→ DESCRIPTION OF THE TASK: Every entry below should be reproduced exactly, with all pictures left out.

→ MATERIAL TO PROCESS:

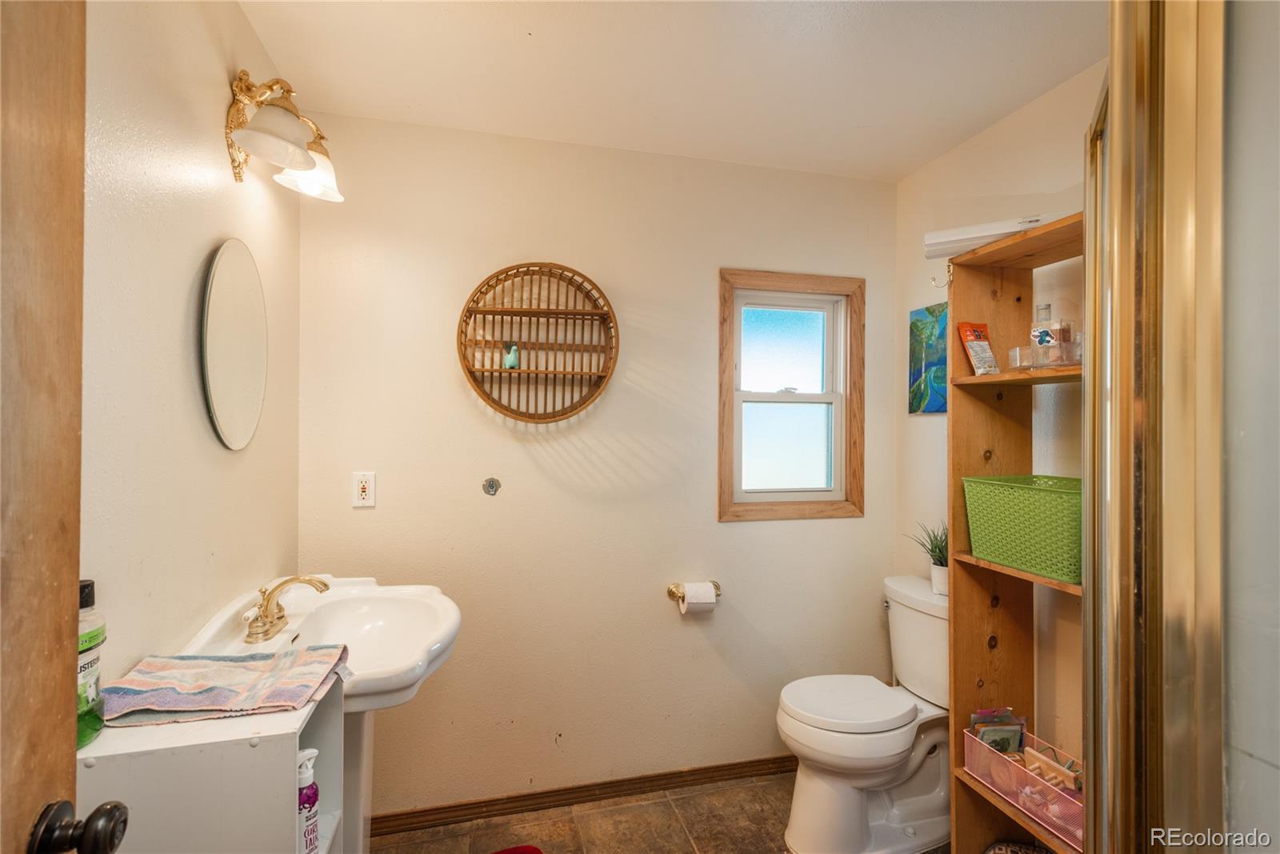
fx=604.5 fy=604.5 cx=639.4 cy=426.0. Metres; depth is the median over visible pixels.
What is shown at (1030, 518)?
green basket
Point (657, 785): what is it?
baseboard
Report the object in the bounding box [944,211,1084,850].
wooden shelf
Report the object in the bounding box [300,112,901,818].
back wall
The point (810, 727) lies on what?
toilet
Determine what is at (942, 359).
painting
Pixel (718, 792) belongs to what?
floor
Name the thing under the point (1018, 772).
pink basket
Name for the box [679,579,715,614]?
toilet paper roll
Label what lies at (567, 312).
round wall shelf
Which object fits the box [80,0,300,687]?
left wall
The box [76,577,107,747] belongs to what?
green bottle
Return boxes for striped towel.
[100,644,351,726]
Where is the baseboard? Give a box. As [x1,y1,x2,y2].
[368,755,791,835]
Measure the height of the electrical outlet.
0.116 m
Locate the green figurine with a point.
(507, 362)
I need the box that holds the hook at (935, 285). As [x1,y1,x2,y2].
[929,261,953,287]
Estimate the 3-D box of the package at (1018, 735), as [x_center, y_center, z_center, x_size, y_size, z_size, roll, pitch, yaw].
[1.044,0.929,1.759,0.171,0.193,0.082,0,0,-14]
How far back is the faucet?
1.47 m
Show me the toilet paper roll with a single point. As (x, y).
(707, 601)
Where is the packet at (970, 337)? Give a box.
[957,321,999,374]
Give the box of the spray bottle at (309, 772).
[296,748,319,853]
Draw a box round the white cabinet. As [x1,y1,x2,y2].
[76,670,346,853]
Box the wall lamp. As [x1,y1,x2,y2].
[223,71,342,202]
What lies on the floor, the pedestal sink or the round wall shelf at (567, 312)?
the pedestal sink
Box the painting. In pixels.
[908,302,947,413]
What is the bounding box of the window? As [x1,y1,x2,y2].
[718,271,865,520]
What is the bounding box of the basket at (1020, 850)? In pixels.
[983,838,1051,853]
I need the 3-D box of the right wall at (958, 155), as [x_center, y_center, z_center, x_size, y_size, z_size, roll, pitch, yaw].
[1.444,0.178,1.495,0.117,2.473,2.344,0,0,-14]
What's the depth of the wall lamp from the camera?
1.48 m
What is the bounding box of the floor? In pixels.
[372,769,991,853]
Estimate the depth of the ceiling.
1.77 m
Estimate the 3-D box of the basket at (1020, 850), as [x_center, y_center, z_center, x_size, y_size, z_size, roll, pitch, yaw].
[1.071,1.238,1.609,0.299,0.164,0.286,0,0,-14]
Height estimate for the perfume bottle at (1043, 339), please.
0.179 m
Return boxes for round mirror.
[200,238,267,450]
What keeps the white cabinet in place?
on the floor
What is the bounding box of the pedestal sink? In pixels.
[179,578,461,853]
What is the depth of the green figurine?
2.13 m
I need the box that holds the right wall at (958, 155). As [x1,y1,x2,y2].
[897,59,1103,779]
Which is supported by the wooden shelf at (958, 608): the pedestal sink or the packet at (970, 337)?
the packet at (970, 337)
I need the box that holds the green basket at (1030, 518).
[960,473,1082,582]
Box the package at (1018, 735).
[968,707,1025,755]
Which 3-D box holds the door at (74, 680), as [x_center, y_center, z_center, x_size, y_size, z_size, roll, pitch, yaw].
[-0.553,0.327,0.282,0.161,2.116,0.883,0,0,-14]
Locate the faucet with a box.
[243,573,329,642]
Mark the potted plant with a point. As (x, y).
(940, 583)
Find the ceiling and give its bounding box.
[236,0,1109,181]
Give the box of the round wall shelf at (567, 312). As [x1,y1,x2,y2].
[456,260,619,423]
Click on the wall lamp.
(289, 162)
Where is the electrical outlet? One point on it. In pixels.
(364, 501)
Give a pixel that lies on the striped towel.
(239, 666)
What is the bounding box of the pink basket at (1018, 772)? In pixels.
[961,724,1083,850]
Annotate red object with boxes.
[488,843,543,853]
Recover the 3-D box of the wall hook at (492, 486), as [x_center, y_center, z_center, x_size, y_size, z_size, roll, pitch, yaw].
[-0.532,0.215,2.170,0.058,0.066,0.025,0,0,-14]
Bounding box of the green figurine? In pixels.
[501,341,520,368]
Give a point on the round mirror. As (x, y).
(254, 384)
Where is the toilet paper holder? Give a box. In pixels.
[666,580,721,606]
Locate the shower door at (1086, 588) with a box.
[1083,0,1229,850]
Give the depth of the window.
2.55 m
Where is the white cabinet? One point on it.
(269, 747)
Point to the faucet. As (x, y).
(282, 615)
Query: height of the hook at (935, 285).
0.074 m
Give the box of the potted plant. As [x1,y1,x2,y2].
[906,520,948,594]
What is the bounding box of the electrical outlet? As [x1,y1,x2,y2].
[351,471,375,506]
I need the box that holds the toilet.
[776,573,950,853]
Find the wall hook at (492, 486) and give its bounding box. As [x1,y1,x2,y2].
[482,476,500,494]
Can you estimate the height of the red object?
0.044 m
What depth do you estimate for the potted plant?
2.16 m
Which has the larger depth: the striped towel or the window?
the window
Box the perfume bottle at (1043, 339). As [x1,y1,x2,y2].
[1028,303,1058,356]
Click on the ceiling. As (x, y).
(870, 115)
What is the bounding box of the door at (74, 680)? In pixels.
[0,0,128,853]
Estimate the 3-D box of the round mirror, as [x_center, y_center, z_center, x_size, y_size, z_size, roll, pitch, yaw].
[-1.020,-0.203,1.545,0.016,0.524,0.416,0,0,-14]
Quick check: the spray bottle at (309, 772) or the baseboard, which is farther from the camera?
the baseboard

→ REPLY TO THE TASK:
fx=604.5 fy=604.5 cx=639.4 cy=426.0. Metres; depth is the median over visible pixels.
What is shown at (1030, 518)?
green basket
Point (657, 785): what is it?
baseboard
Report the object in the bounding box [944,211,1084,850].
wooden shelf
Report the object in the bounding box [300,112,901,818].
back wall
The point (810, 727) lies on what?
toilet
Determine what is at (942, 359).
painting
Pixel (718, 792) belongs to what?
floor
Name the thing under the point (1018, 772).
pink basket
Name for the box [679,579,715,614]?
toilet paper roll
Label what lies at (567, 312).
round wall shelf
Which object fits the box [80,0,300,687]?
left wall
The box [76,577,107,747] belongs to what?
green bottle
Return boxes for striped towel.
[100,644,351,726]
Where is the baseboard? Give a box. As [x1,y1,x2,y2].
[368,755,791,835]
Measure the height of the electrical outlet.
0.116 m
Locate the green figurine with a point.
(507, 362)
I need the box that holds the hook at (935, 285). As [x1,y1,x2,y2].
[929,261,953,287]
Estimate the 3-D box of the package at (1018, 735), as [x_center, y_center, z_center, x_size, y_size, z_size, roll, pitch, yaw].
[1.044,0.929,1.759,0.171,0.193,0.082,0,0,-14]
How far back is the faucet?
1.47 m
Show me the toilet paper roll with a single point. As (x, y).
(707, 601)
Where is the packet at (970, 337)? Give a box.
[957,321,999,374]
Give the box of the spray bottle at (309, 772).
[296,748,319,853]
Draw a box round the white cabinet. As [x1,y1,x2,y2].
[76,670,346,853]
Box the wall lamp. As [x1,y1,x2,y2].
[223,71,342,202]
What lies on the floor, the pedestal sink or the round wall shelf at (567, 312)?
the pedestal sink
Box the painting. In pixels.
[908,302,947,413]
What is the bounding box of the window? As [x1,y1,x2,y2].
[718,271,865,520]
What is the bounding box of the basket at (1020, 850)? In pixels.
[983,838,1051,853]
I need the 3-D box of the right wall at (958, 155), as [x_center, y_center, z_center, x_size, y_size, z_size, roll, pitch, yaw].
[1.444,0.178,1.495,0.117,2.473,2.344,0,0,-14]
What's the depth of the wall lamp from the camera?
1.48 m
What is the bounding box of the floor? In pixels.
[372,769,991,853]
Estimate the depth of the ceiling.
1.77 m
Estimate the 3-D box of the basket at (1020, 850), as [x_center, y_center, z_center, x_size, y_size, z_size, roll, pitch, yaw].
[1.071,1.238,1.609,0.299,0.164,0.286,0,0,-14]
Height estimate for the perfume bottle at (1043, 339), please.
0.179 m
Return boxes for round mirror.
[200,238,267,450]
What keeps the white cabinet in place?
on the floor
What is the bounding box of the pedestal sink? In pixels.
[179,578,461,853]
What is the depth of the green figurine?
2.13 m
I need the box that holds the right wall at (958, 155). As [x1,y1,x2,y2].
[897,59,1103,779]
Which is supported by the wooden shelf at (958, 608): the pedestal sink or the packet at (970, 337)?
the packet at (970, 337)
I need the box that holds the green basket at (1030, 518).
[960,473,1082,582]
Box the package at (1018, 735).
[968,707,1025,755]
Which 3-D box holds the door at (74, 680), as [x_center, y_center, z_center, x_size, y_size, z_size, roll, pitch, yaw].
[-0.553,0.327,0.282,0.161,2.116,0.883,0,0,-14]
Locate the faucet with a box.
[243,573,329,642]
Mark the potted plant with a point. As (x, y).
(940, 583)
Find the ceiling and give its bounding box.
[236,0,1109,181]
Give the box of the round wall shelf at (567, 312). As [x1,y1,x2,y2].
[456,260,619,423]
Click on the wall lamp.
(289, 162)
Where is the electrical outlet? One point on it. In pixels.
(364, 501)
Give a pixel that lies on the striped towel.
(239, 666)
What is the bounding box of the pink basket at (1018, 772)? In pixels.
[961,724,1083,850]
Annotate red object with boxes.
[488,843,543,853]
Recover the 3-D box of the wall hook at (492, 486), as [x_center, y_center, z_center, x_size, y_size, z_size, roll, pitch, yaw].
[-0.532,0.215,2.170,0.058,0.066,0.025,0,0,-14]
Bounding box of the green figurine? In pixels.
[501,341,520,368]
Give a point on the round mirror. As (x, y).
(254, 384)
Where is the toilet paper holder? Give a box. In pixels.
[666,580,721,606]
Locate the shower door at (1086, 588) with a box.
[1083,0,1229,850]
Give the depth of the window.
2.55 m
Where is the white cabinet? One point on it.
(269, 747)
Point to the faucet. As (x, y).
(282, 615)
Query: height of the hook at (935, 285).
0.074 m
Give the box of the potted plant. As [x1,y1,x2,y2].
[906,520,948,594]
What is the bounding box of the electrical outlet? As [x1,y1,x2,y2].
[351,471,375,506]
I need the box that holds the toilet.
[776,573,950,853]
Find the wall hook at (492, 486) and give its bounding box. As [x1,y1,x2,y2].
[482,476,500,494]
Can you estimate the height of the red object?
0.044 m
What depth do you estimate for the potted plant?
2.16 m
Which has the larger depth: the striped towel or the window?
the window
Box the perfume bottle at (1043, 339). As [x1,y1,x2,y2].
[1028,303,1058,356]
Click on the ceiling. As (x, y).
(870, 115)
What is the bounding box of the door at (74, 680)? In pixels.
[0,0,128,853]
Estimate the 3-D box of the round mirror, as [x_center, y_center, z_center, x_size, y_size, z_size, roll, pitch, yaw].
[-1.020,-0.203,1.545,0.016,0.524,0.416,0,0,-14]
Quick check: the spray bottle at (309, 772) or the baseboard, which is farther from the camera?
the baseboard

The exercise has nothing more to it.